> _Requirement_
The answer must consist of each line of the records below that contains the string "hand".

> _Data for this task_

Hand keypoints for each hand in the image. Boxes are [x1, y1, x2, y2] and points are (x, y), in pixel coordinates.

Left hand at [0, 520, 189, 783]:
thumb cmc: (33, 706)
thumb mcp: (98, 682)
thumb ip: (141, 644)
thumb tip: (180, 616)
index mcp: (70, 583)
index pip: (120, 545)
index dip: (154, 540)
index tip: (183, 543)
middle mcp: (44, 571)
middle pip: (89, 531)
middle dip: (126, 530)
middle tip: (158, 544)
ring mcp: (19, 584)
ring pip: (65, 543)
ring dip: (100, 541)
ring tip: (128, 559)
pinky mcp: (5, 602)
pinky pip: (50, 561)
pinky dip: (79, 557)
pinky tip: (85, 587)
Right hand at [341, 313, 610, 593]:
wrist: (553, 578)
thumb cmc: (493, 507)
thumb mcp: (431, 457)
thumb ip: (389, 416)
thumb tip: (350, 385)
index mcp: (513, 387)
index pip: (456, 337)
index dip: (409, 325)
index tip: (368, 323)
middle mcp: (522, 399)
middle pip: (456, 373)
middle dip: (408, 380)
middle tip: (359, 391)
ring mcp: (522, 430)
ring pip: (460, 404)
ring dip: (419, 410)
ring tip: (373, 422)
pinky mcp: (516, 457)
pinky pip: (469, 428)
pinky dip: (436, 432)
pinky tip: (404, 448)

---

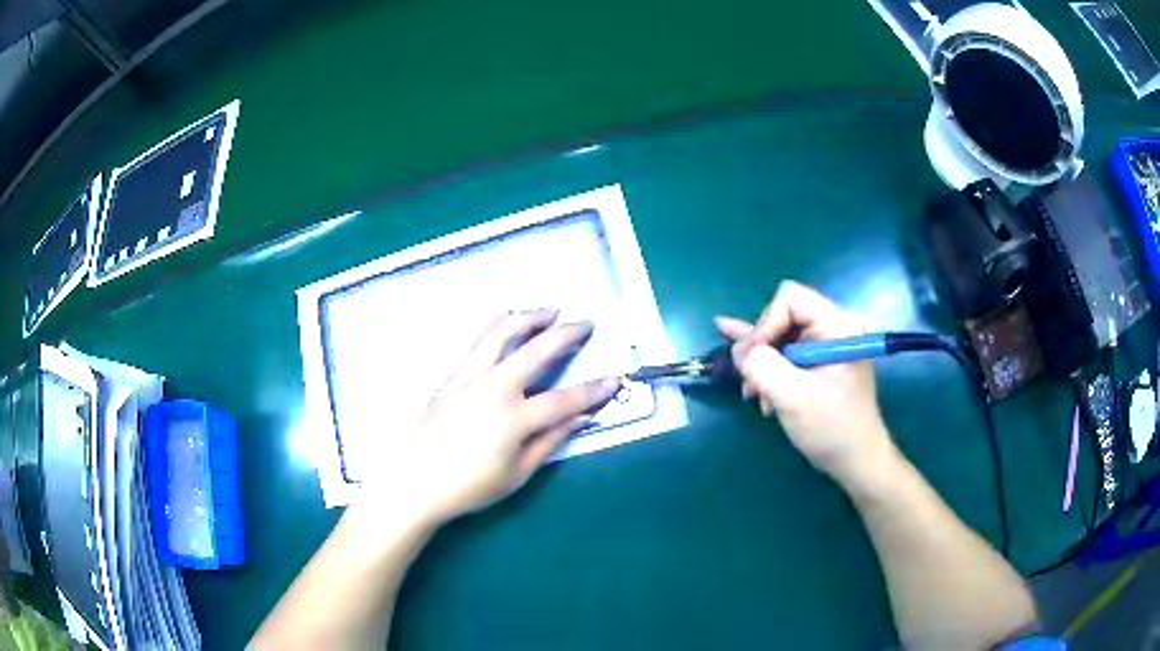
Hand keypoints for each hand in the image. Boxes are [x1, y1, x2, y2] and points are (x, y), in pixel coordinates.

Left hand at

...

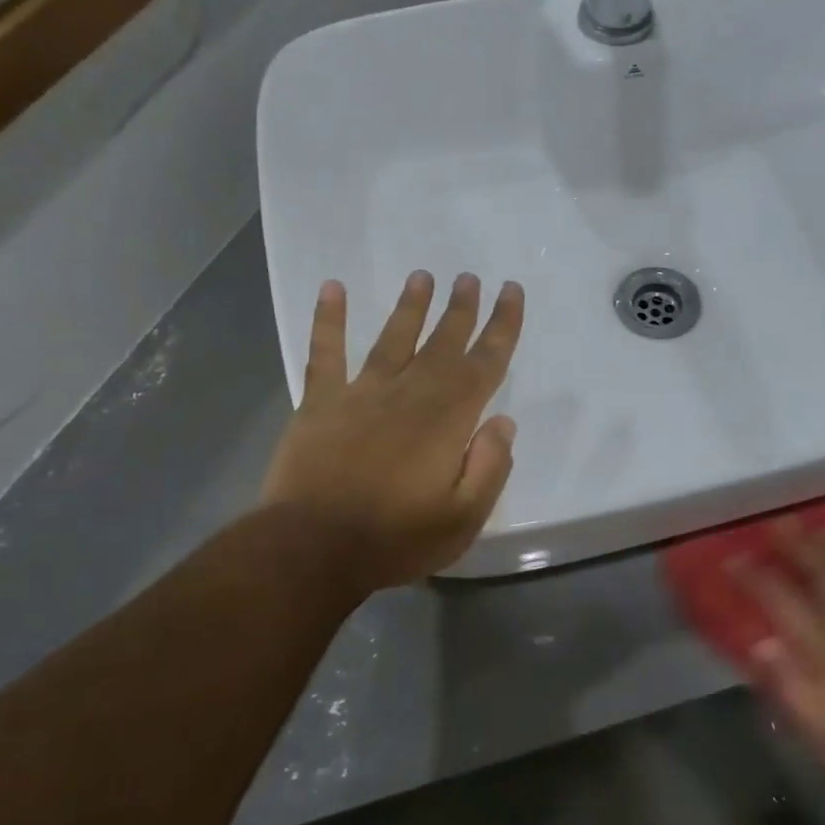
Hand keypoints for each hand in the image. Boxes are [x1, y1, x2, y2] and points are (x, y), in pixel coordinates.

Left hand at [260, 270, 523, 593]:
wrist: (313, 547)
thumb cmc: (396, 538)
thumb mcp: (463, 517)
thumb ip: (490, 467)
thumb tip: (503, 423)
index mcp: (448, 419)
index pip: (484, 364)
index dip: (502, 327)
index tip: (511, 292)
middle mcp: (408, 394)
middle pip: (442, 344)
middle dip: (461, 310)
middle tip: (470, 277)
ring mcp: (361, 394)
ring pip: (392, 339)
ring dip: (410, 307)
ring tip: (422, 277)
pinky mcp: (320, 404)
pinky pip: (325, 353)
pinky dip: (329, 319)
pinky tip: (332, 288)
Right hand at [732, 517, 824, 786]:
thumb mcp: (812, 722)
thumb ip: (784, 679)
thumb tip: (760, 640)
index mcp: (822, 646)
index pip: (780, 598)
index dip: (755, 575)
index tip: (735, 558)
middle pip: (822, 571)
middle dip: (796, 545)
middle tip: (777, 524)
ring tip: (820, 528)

> _Response to this exercise_
Hand keypoints for each hand in the image. Boxes are [x1, y1, x2, y2] and points are (x, y), in pixel coordinates.
Left hand at [0, 520, 189, 783]:
Right hand at [341, 313, 610, 593]:
Hand keypoints for each hand in the image. Boxes are [x1, y1, x2, y2] and points are (x, y), in pixel coordinates.
Left hand at
Hand keypoints for each hand in the image. Boxes are [x1, y1, x2, y2] and points are (x, y), in pixel coordinates.
Left hand at [260, 270, 523, 593]:
Right hand at [732, 517, 824, 786]:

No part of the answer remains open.